◆ THE PROBLEM ◆
Every record should be written out exactly, please.
════════
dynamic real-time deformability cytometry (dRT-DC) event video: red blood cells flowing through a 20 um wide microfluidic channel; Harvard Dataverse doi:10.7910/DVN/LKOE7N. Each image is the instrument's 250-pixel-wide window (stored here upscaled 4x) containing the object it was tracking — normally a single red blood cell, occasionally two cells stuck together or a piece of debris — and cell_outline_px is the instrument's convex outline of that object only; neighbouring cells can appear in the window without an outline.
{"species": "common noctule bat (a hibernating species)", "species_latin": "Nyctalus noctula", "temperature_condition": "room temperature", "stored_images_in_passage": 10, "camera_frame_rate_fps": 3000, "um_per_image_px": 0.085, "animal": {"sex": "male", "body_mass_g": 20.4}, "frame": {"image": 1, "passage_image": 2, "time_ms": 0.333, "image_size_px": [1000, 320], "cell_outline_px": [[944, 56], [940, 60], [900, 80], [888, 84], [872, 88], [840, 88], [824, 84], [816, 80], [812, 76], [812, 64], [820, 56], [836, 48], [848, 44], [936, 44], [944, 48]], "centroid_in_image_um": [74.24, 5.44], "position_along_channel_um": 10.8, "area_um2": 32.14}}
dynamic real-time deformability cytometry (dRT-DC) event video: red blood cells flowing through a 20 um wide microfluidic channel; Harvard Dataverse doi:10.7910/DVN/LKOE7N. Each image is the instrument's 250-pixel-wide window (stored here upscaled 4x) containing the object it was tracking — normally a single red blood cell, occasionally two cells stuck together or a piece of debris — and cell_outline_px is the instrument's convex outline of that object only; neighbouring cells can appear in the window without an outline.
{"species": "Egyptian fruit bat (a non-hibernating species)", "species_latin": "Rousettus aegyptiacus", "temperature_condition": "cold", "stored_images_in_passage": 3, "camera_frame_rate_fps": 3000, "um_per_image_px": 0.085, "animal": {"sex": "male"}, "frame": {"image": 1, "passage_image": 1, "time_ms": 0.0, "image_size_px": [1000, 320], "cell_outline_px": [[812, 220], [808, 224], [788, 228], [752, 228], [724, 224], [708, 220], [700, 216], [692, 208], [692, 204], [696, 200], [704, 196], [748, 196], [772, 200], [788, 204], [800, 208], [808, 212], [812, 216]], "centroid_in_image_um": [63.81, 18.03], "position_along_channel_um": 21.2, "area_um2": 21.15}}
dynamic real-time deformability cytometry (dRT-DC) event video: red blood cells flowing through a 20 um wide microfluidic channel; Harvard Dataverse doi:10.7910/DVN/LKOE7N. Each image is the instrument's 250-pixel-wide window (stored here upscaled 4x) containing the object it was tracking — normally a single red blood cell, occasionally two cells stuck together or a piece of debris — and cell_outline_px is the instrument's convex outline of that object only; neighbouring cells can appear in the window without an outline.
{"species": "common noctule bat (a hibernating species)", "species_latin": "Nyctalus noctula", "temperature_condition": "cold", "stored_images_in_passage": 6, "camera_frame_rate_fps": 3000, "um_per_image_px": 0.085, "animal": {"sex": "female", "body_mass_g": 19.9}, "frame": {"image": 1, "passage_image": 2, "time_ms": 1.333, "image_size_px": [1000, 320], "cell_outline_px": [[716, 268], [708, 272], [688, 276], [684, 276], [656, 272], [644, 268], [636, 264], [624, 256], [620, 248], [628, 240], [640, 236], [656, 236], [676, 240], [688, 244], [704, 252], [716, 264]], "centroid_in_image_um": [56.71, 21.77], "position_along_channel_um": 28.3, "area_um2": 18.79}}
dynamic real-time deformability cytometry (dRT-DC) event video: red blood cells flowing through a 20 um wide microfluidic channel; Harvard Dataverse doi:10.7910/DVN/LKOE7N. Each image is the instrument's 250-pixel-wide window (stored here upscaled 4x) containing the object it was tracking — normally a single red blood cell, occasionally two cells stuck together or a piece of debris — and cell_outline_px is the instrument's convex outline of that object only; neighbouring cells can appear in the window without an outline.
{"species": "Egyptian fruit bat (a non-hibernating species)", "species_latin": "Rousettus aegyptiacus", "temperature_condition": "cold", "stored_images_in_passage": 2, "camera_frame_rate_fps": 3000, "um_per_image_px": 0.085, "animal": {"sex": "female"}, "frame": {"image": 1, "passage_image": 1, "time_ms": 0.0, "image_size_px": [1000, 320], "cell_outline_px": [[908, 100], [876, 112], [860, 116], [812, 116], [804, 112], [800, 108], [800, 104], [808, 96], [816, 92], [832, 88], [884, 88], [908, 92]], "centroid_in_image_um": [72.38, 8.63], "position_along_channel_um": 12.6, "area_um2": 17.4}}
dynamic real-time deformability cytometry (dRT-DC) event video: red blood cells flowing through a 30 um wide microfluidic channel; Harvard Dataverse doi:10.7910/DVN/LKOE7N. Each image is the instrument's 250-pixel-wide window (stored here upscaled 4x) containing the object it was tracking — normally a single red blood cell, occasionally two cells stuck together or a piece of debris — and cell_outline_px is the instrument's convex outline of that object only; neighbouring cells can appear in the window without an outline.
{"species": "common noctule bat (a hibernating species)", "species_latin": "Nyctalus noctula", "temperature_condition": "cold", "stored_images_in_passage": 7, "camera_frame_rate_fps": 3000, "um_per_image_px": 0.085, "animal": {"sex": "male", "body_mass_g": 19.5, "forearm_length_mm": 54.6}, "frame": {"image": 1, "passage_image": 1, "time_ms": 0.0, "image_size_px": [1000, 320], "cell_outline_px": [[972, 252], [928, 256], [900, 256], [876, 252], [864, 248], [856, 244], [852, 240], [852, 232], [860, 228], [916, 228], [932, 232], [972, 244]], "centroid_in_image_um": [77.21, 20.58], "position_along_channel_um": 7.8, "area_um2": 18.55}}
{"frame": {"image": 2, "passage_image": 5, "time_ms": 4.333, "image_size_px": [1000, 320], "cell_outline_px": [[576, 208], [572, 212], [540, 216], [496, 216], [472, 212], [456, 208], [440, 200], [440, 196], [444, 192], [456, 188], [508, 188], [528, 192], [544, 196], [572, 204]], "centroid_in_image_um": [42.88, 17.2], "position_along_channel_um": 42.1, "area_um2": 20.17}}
════════
◆ SOLUTION FOR THIS EXERCISE ◆
dynamic real-time deformability cytometry (dRT-DC) event video: red blood cells flowing through a 20 um wide microfluidic channel; Harvard Dataverse doi:10.7910/DVN/LKOE7N. Each image is the instrument's 250-pixel-wide window (stored here upscaled 4x) containing the object it was tracking — normally a single red blood cell, occasionally two cells stuck together or a piece of debris — and cell_outline_px is the instrument's convex outline of that object only; neighbouring cells can appear in the window without an outline.
{"species": "common noctule bat (a hibernating species)", "species_latin": "Nyctalus noctula", "temperature_condition": "room temperature", "stored_images_in_passage": 10, "camera_frame_rate_fps": 3000, "um_per_image_px": 0.085, "animal": {"sex": "male", "body_mass_g": 20.4}, "frame": {"image": 1, "passage_image": 2, "time_ms": 0.333, "image_size_px": [1000, 320], "cell_outline_px": [[944, 56], [940, 60], [900, 80], [888, 84], [872, 88], [840, 88], [824, 84], [816, 80], [812, 76], [812, 64], [820, 56], [836, 48], [848, 44], [936, 44], [944, 48]], "centroid_in_image_um": [74.24, 5.44], "position_along_channel_um": 10.8, "area_um2": 32.14}}
dynamic real-time deformability cytometry (dRT-DC) event video: red blood cells flowing through a 20 um wide microfluidic channel; Harvard Dataverse doi:10.7910/DVN/LKOE7N. Each image is the instrument's 250-pixel-wide window (stored here upscaled 4x) containing the object it was tracking — normally a single red blood cell, occasionally two cells stuck together or a piece of debris — and cell_outline_px is the instrument's convex outline of that object only; neighbouring cells can appear in the window without an outline.
{"species": "Egyptian fruit bat (a non-hibernating species)", "species_latin": "Rousettus aegyptiacus", "temperature_condition": "cold", "stored_images_in_passage": 3, "camera_frame_rate_fps": 3000, "um_per_image_px": 0.085, "animal": {"sex": "male"}, "frame": {"image": 1, "passage_image": 1, "time_ms": 0.0, "image_size_px": [1000, 320], "cell_outline_px": [[812, 220], [808, 224], [788, 228], [752, 228], [724, 224], [708, 220], [700, 216], [692, 208], [692, 204], [696, 200], [704, 196], [748, 196], [772, 200], [788, 204], [800, 208], [808, 212], [812, 216]], "centroid_in_image_um": [63.81, 18.03], "position_along_channel_um": 21.2, "area_um2": 21.15}}
dynamic real-time deformability cytometry (dRT-DC) event video: red blood cells flowing through a 20 um wide microfluidic channel; Harvard Dataverse doi:10.7910/DVN/LKOE7N. Each image is the instrument's 250-pixel-wide window (stored here upscaled 4x) containing the object it was tracking — normally a single red blood cell, occasionally two cells stuck together or a piece of debris — and cell_outline_px is the instrument's convex outline of that object only; neighbouring cells can appear in the window without an outline.
{"species": "common noctule bat (a hibernating species)", "species_latin": "Nyctalus noctula", "temperature_condition": "cold", "stored_images_in_passage": 6, "camera_frame_rate_fps": 3000, "um_per_image_px": 0.085, "animal": {"sex": "female", "body_mass_g": 19.9}, "frame": {"image": 1, "passage_image": 2, "time_ms": 1.333, "image_size_px": [1000, 320], "cell_outline_px": [[716, 268], [708, 272], [688, 276], [684, 276], [656, 272], [644, 268], [636, 264], [624, 256], [620, 248], [628, 240], [640, 236], [656, 236], [676, 240], [688, 244], [704, 252], [716, 264]], "centroid_in_image_um": [56.71, 21.77], "position_along_channel_um": 28.3, "area_um2": 18.79}}
dynamic real-time deformability cytometry (dRT-DC) event video: red blood cells flowing through a 20 um wide microfluidic channel; Harvard Dataverse doi:10.7910/DVN/LKOE7N. Each image is the instrument's 250-pixel-wide window (stored here upscaled 4x) containing the object it was tracking — normally a single red blood cell, occasionally two cells stuck together or a piece of debris — and cell_outline_px is the instrument's convex outline of that object only; neighbouring cells can appear in the window without an outline.
{"species": "Egyptian fruit bat (a non-hibernating species)", "species_latin": "Rousettus aegyptiacus", "temperature_condition": "cold", "stored_images_in_passage": 2, "camera_frame_rate_fps": 3000, "um_per_image_px": 0.085, "animal": {"sex": "female"}, "frame": {"image": 1, "passage_image": 1, "time_ms": 0.0, "image_size_px": [1000, 320], "cell_outline_px": [[908, 100], [876, 112], [860, 116], [812, 116], [804, 112], [800, 108], [800, 104], [808, 96], [816, 92], [832, 88], [884, 88], [908, 92]], "centroid_in_image_um": [72.38, 8.63], "position_along_channel_um": 12.6, "area_um2": 17.4}}
dynamic real-time deformability cytometry (dRT-DC) event video: red blood cells flowing through a 30 um wide microfluidic channel; Harvard Dataverse doi:10.7910/DVN/LKOE7N. Each image is the instrument's 250-pixel-wide window (stored here upscaled 4x) containing the object it was tracking — normally a single red blood cell, occasionally two cells stuck together or a piece of debris — and cell_outline_px is the instrument's convex outline of that object only; neighbouring cells can appear in the window without an outline.
{"species": "common noctule bat (a hibernating species)", "species_latin": "Nyctalus noctula", "temperature_condition": "cold", "stored_images_in_passage": 7, "camera_frame_rate_fps": 3000, "um_per_image_px": 0.085, "animal": {"sex": "male", "body_mass_g": 19.5, "forearm_length_mm": 54.6}, "frame": {"image": 1, "passage_image": 1, "time_ms": 0.0, "image_size_px": [1000, 320], "cell_outline_px": [[972, 252], [928, 256], [900, 256], [876, 252], [864, 248], [856, 244], [852, 240], [852, 232], [860, 228], [916, 228], [932, 232], [972, 244]], "centroid_in_image_um": [77.21, 20.58], "position_along_channel_um": 7.8, "area_um2": 18.55}}
{"frame": {"image": 2, "passage_image": 5, "time_ms": 4.333, "image_size_px": [1000, 320], "cell_outline_px": [[576, 208], [572, 212], [540, 216], [496, 216], [472, 212], [456, 208], [440, 200], [440, 196], [444, 192], [456, 188], [508, 188], [528, 192], [544, 196], [572, 204]], "centroid_in_image_um": [42.88, 17.2], "position_along_channel_um": 42.1, "area_um2": 20.17}}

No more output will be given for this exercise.